Data entries:
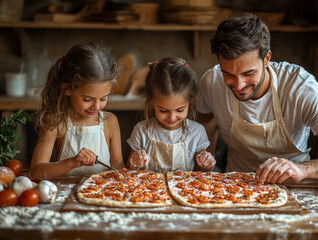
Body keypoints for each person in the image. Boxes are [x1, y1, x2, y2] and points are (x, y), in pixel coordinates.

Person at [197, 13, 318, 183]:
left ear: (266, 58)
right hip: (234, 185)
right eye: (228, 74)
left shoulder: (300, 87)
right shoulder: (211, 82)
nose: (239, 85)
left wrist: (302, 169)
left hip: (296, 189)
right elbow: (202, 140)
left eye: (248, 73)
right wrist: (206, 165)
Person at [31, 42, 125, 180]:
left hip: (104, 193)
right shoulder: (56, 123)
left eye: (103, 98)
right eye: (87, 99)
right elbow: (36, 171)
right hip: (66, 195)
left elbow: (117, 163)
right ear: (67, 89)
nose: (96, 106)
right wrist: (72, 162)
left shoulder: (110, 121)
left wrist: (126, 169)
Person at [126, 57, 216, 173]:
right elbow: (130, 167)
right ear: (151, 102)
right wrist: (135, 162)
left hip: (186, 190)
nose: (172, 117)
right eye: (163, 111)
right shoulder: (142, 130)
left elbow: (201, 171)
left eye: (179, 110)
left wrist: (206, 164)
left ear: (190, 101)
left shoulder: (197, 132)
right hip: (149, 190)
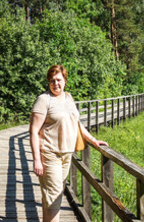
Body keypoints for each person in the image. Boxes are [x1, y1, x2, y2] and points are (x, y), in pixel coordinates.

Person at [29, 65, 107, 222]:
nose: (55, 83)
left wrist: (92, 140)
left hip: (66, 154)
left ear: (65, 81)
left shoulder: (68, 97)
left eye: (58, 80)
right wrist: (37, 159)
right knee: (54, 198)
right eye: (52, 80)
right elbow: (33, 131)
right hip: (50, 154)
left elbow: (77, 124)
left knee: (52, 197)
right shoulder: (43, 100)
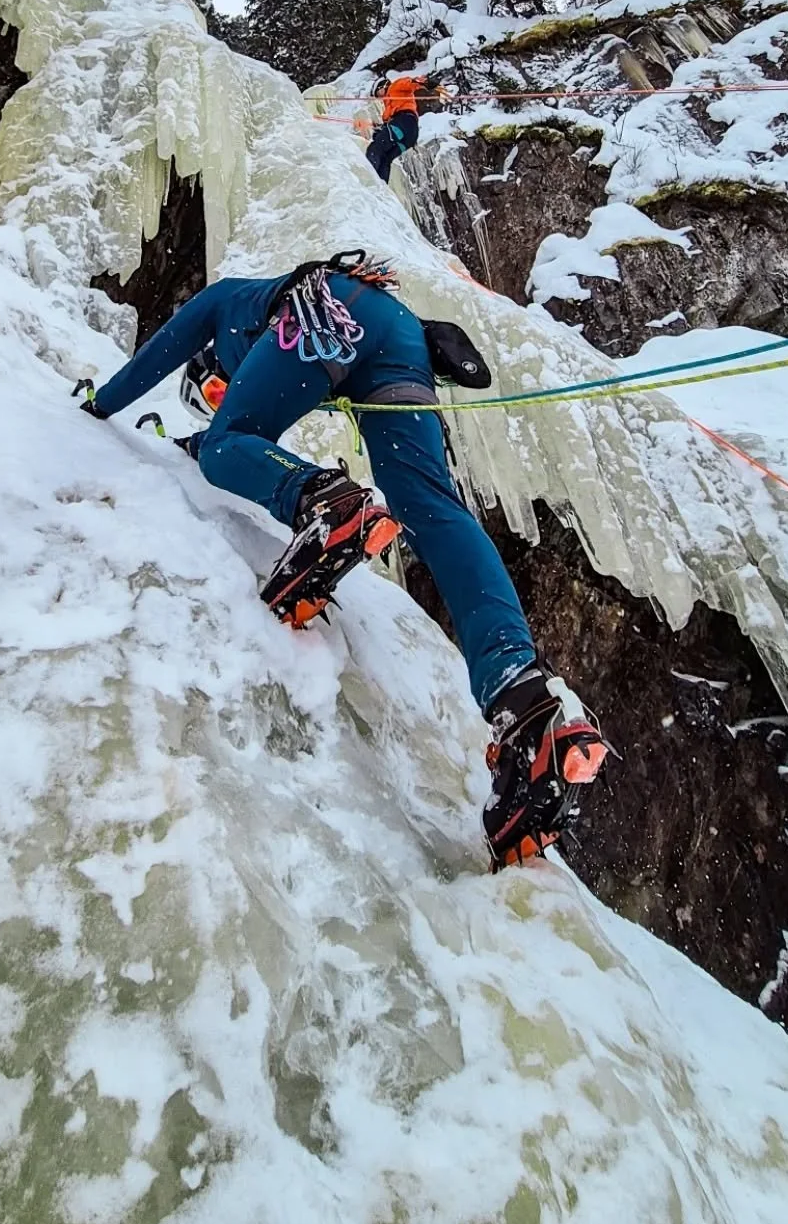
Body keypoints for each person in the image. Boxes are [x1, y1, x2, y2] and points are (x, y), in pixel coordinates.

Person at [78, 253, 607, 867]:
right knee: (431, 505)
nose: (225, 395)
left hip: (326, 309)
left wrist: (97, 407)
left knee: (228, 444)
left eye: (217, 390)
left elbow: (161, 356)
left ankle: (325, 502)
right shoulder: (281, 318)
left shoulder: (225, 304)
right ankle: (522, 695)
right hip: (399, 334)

---

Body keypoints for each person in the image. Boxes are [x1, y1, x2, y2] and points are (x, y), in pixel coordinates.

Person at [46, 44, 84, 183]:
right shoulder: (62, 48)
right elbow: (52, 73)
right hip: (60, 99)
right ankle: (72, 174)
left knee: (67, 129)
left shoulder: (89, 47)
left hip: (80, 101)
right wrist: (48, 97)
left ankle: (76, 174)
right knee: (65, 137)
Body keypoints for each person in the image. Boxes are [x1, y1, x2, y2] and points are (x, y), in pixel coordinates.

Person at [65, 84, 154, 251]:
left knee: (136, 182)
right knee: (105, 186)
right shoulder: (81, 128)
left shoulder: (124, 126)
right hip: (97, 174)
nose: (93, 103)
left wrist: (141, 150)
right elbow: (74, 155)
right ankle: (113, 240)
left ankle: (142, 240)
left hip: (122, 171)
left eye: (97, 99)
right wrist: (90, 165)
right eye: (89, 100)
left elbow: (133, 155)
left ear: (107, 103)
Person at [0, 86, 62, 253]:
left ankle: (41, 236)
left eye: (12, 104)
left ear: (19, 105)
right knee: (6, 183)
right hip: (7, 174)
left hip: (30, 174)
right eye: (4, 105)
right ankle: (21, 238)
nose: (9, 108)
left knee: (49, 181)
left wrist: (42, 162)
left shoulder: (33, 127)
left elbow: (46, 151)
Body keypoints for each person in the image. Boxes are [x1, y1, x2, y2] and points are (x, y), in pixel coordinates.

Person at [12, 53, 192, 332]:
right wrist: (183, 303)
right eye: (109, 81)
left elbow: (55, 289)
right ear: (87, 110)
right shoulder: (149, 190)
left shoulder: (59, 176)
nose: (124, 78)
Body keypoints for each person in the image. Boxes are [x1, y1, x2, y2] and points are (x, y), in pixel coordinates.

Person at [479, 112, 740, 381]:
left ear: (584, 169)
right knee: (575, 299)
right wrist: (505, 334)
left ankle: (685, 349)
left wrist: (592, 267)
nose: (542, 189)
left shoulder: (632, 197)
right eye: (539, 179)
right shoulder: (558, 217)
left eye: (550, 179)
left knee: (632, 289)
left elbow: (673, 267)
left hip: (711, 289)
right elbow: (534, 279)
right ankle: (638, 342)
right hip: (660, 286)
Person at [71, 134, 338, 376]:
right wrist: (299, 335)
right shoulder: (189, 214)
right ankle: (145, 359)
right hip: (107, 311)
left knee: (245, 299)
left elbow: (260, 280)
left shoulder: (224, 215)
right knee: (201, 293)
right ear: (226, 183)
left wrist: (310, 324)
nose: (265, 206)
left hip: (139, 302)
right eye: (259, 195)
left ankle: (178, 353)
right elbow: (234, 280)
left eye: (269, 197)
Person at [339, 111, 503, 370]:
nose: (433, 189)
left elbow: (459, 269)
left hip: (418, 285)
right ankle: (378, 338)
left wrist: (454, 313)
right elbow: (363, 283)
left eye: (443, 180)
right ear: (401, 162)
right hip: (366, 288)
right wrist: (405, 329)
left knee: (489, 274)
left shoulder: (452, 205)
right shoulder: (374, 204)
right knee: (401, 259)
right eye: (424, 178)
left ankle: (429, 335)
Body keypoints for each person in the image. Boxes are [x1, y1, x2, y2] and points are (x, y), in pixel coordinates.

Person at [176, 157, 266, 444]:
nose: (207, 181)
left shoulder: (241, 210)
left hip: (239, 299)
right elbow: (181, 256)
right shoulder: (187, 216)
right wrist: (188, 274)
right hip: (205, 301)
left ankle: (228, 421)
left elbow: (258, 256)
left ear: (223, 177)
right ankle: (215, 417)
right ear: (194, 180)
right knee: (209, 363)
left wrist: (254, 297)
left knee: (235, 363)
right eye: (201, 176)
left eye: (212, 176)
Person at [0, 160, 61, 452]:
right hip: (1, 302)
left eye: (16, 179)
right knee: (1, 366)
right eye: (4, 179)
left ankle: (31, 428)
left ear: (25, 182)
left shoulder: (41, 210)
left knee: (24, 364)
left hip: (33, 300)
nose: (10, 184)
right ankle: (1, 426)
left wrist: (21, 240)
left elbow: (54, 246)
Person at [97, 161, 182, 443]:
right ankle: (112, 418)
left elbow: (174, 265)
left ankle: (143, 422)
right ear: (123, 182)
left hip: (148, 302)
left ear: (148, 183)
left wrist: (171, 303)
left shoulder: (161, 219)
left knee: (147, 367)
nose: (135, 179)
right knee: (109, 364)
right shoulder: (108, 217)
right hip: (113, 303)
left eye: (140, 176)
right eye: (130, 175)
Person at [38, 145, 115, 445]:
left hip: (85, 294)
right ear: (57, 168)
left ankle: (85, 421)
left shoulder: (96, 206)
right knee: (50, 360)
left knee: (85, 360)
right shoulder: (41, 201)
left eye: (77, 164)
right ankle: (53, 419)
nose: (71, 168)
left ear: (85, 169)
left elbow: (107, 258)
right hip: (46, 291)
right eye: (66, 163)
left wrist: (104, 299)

TASK GOAL: Copy only this part of the entries above: the line with "right shoulder: (108, 217)", the line with "left wrist: (104, 299)", and the lines between, all exactly as written.

ANSWER BOX:
right shoulder: (108, 217)
right hip: (113, 303)
left eye: (140, 176)
right eye: (130, 175)
Person at [38, 145, 115, 445]:
left hip: (85, 294)
right ear: (57, 168)
left ankle: (85, 421)
left shoulder: (96, 206)
right knee: (50, 360)
left knee: (85, 360)
right shoulder: (41, 201)
left eye: (77, 164)
right ankle: (53, 419)
nose: (71, 168)
left ear: (85, 169)
left elbow: (107, 258)
right hip: (46, 291)
right eye: (66, 163)
left wrist: (104, 299)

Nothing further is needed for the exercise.